Dems 'more interested in grabbing headlines and scoring political points,' senators argue

Published: August 5, 2020 1:14pm

Updated: August 5, 2020 4:32pm

GOP Senators Chuck Grassley of Iowa and Ron Johnson of Wisconsin are again criticizing Democratic colleagues for what the say was a disinformation campaign disguised as concerns over foreign interference into American elections. 

The senators' letter, released on Tuesday, criticized Senate Minority Leader Chuck Schumer, Sen. Mark Warner (D-Va.), Speaker of the House Nancy Pelosi and Rep.
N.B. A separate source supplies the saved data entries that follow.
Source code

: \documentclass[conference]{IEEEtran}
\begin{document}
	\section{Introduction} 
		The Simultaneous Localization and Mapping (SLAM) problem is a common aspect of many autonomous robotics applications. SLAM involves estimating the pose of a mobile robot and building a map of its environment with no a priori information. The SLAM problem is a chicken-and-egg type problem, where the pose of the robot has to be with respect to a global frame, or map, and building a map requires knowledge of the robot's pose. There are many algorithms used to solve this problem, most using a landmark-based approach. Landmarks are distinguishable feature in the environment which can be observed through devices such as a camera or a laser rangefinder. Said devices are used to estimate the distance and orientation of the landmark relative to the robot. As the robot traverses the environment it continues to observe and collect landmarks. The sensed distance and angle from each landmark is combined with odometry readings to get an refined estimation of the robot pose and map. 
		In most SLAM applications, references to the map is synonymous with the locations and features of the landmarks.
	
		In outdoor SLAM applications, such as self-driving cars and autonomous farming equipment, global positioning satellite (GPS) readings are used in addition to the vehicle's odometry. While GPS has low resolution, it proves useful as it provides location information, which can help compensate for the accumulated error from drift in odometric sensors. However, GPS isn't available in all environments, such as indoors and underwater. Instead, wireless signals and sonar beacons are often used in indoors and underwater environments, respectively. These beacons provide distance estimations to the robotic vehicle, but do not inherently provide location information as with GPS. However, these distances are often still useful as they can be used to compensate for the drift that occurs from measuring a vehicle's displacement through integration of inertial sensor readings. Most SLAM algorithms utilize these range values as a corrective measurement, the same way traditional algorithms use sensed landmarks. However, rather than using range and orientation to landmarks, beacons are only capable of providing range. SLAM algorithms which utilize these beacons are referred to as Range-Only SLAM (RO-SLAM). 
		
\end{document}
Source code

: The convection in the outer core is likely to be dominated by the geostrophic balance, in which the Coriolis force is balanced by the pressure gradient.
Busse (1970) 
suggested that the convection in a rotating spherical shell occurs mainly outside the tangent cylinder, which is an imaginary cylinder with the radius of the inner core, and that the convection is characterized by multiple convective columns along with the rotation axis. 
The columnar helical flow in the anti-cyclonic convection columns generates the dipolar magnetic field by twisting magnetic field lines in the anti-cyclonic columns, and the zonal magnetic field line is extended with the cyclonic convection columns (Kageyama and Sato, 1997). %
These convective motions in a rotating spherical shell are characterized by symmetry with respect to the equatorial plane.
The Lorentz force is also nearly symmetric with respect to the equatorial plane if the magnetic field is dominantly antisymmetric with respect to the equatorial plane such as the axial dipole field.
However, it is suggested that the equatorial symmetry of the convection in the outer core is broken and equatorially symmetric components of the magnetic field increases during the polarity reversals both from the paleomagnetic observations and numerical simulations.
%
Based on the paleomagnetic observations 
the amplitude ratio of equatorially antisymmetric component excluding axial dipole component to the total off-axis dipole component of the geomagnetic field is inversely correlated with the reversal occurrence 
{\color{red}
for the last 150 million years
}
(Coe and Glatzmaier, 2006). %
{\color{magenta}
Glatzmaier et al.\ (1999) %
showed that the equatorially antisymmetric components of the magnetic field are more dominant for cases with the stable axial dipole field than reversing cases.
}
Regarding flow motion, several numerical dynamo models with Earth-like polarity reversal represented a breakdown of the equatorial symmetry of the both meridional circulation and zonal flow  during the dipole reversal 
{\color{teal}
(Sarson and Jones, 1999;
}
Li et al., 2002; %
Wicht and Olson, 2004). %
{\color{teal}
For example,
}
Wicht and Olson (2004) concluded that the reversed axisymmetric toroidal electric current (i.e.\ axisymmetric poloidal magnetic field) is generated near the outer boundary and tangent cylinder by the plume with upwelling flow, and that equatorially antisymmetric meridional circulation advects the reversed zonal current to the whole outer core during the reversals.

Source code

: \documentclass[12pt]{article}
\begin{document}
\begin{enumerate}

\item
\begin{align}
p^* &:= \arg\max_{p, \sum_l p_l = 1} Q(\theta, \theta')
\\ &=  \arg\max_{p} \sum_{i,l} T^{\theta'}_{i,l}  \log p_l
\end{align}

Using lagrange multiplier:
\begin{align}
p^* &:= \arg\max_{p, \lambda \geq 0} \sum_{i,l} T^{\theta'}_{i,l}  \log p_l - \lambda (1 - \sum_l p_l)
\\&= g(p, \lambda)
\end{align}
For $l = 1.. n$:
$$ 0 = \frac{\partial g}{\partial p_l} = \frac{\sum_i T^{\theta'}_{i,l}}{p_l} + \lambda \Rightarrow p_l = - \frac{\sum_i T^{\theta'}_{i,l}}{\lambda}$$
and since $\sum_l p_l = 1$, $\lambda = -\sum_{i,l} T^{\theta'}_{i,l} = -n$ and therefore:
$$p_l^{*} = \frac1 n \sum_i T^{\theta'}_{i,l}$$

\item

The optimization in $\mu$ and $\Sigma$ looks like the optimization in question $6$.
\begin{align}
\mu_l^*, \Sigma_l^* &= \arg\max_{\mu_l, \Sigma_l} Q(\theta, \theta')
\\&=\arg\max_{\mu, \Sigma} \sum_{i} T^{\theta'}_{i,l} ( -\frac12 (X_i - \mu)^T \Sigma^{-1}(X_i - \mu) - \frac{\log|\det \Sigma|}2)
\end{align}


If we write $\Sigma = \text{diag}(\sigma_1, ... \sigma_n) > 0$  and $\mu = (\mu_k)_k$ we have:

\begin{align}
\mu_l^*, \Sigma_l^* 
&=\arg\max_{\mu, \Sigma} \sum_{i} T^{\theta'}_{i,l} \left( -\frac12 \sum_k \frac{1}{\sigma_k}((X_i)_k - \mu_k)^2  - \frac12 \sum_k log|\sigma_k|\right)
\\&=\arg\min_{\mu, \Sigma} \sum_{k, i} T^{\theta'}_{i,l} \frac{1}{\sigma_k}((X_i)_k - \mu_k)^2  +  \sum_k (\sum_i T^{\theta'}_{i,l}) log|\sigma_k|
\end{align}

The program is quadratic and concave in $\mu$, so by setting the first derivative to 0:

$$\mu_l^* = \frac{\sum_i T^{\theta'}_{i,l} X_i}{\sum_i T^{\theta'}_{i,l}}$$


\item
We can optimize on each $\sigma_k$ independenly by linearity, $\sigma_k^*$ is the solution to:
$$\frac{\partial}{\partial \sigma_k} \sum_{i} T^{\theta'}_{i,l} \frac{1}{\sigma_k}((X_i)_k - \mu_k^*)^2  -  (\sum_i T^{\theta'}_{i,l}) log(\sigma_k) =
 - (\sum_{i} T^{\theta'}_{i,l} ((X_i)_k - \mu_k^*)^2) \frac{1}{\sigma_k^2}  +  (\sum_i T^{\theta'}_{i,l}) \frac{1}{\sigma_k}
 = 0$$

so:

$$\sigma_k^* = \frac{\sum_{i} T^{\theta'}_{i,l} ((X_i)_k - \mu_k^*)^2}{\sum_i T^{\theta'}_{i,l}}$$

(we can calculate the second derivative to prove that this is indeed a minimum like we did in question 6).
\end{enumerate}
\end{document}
Adam Schiff (D-Calif.) for what Grassley and Johnson claimed was a cynical manipulation of foreign intelligence for political purposes, including the purported leak of what they described as a "press-ready letter" near the beginning of July. 

The Tuesday letter follows a similar broadside Grassley and Johnson delivered late last month against Senators Gary Peters (D-Mich.) and Ron Wyden (D-Ore.). In each letter, the GOP senators accuse their Democratic counterparts of seizing on the demonstrated threat of foreign interference for their own political ends. 

"Although it is undisputed that Russia interfered in the 2016 elections, as they have done in the past and will continue to do in the future, you have twisted this fact beyond recognition to forge a weapon for the purpose of attacking your political opponents no matter its tenuous relationship with facts or the truth," the Republicans wrote this week. 

Claiming that for the past four years they have "promoted and amplified the false narrative that the Trump campaign 'colluded' with Russia," Johnson and Grassley claim that Democrats have "pushed this false narrative even though, behind closed doors, [they] repeatedly saw and heard evidence to the contrary."

"It is certainly our goal to eradicate foreign influence from our elections," the letter declares. "But your use of this issue to knowingly and recklessly promote false narratives for political purposes is completely contrary to that goal."

Congressional Democrats for several years stoked unsubstantiated allegations and rumors that the Trump campaign colluded with the Russian government to hijack the 2016 election. A lengthy special counsel investigation into the matter that wrapped last year found no evidence to support those allegations.